Beiträge von hoenninm

    Hallo Forum,


    wie Herr Mies schrieb: Tun wir es einfach und warten ab wie es sich entwickelt. Und somit fange ich mal an.
    Die MDKs in Rhl.-Pf. haben begonnen (zumindest landesweit) einheitliche Definitionen für die Begutachtung zu erarbeiten. So weit diese bis jetzt durchgedrungen sind , kopiere ich nachfolgend einige Auszüge aus einem hausinternen Info-Brief hieruüber für die kodierenden Kolleginnen und Kollegen:


    1. Differenzierung „hochfieberhafte Infektion“ und „Sepsis“ bei der ICD-Kodierung


    Um eine hochfieberhafte Infektion als Sepsis und nicht organbezogen kodieren zu können, müssen nachfolgende Kriterien an Hand der Dokumentation nachvollziehbar sein:
    Bakteriämie/Septikämie oder falls ein solcher Nachweis nicht gelingt
    SIRS-Kriterien:
    Temperatur > 38°C oder < 36°C
    Tachykardie > 90 min-1
    Tachypnoe > 20 min-1
    pCO2 < 32 mmHg
    Leukozyten > 12000/mm3 oder < 3800/mm3 - Stabkernige > 10 %


    2.Niereninsuffizienz als Nebendiagnose wird, ohne weitere Therapie, nur akzeptiert, wenn die Krea-Erhöhung mehrfach kontrolliert wurde


    3.Die Kodierung einer durch Hyperhydratation hervorgerufenen Anämie wird nicht akzeptiert


    4.Zur Kodierung eines Harnwegsinfektes muss in der Dokumentation eine entsprechende Antibiose (auch wenn sie nur als Empfehlung an den Niedergelassenen im Brief steht, weil der Patient trotz HWI entlassen wird oder dieser bei Entlassung gerade festgestellt wurde) und ein Uricult erkennbar sein


    5.Die Kodierung einer „Essstörung“ wird nur dann akzeptiert, wenn in der Dokumentation deutlich (!) der hierdurch verursachte Mehraufwand dargelegt ist.
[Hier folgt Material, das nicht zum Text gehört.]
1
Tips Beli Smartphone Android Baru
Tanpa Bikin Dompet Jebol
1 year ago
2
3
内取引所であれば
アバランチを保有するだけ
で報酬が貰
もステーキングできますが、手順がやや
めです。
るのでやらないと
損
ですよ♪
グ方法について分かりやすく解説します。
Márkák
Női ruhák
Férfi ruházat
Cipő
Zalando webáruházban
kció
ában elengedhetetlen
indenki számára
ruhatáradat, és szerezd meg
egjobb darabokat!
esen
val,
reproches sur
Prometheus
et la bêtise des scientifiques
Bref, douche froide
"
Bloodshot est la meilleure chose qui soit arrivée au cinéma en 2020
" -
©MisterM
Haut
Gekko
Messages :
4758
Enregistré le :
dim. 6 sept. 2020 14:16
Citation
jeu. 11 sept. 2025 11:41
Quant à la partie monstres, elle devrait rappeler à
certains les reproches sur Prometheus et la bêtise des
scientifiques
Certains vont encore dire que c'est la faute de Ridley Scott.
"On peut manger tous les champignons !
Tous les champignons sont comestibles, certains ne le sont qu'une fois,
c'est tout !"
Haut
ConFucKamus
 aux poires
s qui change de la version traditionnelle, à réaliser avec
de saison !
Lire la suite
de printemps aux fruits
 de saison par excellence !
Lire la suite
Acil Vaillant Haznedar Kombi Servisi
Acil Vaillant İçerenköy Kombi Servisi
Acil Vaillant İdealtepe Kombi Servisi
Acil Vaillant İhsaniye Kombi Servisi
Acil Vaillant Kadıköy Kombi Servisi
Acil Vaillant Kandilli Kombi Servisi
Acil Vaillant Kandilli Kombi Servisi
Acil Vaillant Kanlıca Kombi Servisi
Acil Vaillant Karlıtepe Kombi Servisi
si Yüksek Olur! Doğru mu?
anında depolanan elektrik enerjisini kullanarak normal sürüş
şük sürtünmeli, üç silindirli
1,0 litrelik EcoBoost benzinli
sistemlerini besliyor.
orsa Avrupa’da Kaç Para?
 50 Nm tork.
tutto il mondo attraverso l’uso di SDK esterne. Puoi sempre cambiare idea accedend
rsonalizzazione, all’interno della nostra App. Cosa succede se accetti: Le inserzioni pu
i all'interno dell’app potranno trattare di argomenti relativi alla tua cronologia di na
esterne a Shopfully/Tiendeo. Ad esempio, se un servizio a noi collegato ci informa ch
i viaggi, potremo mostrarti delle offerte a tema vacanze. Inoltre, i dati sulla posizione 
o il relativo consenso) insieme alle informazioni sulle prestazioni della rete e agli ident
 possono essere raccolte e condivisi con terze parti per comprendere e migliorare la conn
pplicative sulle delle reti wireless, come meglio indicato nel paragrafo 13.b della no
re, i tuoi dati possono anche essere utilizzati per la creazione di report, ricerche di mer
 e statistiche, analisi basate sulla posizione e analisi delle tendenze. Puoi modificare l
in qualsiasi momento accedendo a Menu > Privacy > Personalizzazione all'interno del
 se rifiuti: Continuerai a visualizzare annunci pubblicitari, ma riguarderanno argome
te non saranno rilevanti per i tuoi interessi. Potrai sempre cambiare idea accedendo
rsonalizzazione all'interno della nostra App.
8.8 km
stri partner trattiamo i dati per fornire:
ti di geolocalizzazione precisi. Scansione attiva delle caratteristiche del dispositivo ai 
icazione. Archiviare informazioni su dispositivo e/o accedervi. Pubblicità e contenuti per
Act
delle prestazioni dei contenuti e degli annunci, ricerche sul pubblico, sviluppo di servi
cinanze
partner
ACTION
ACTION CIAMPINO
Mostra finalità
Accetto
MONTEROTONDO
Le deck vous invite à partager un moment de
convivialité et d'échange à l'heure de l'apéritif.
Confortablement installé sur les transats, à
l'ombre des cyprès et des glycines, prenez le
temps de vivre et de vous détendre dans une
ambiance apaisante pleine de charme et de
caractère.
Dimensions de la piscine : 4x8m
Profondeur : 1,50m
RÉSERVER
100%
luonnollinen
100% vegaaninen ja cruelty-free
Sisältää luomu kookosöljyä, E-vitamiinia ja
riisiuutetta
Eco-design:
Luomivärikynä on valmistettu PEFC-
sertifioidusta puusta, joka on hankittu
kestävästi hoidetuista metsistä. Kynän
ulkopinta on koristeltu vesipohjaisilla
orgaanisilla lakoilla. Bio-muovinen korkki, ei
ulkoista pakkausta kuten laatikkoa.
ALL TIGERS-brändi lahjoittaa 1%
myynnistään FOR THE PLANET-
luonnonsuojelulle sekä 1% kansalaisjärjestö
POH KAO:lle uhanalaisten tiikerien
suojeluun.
    6.Bei operativen Patienten wird die Fortführung einer vorhandenen Medikation bei Herzinsuffizienz nicht als ausreichend für eine Kodierung angesehen. Sie muss zumindest expressis verbis in der Anamnese als vorhanden (schon mal dekompensiert, schon mal im KH gewesen, o.ä.) erwähnt sein. Widerspricht eindeutig dem Beispiel in den DKR, insbes. die Selektion 'operativ', das wird noch verhandelt werden müssen !!


    7.Die Kodierung eines vorhandenen Aszites bei Leberzirrhose ist zulässig.


    8.Es wird bei der Kodierung von Inkontinenz darauf hingewiesen, dass keine Ausnahmen von den Vorschriften der Kodierregeln akzeptiert werden (Inkontinenz muss mindestens 7 Tage bestanden haben oder bei Entlassung noch bestehen) [Hinweis: am leichtesten akzeptiert wird`s, wenn tägliche Doku vorhanden (Pflegebericht)]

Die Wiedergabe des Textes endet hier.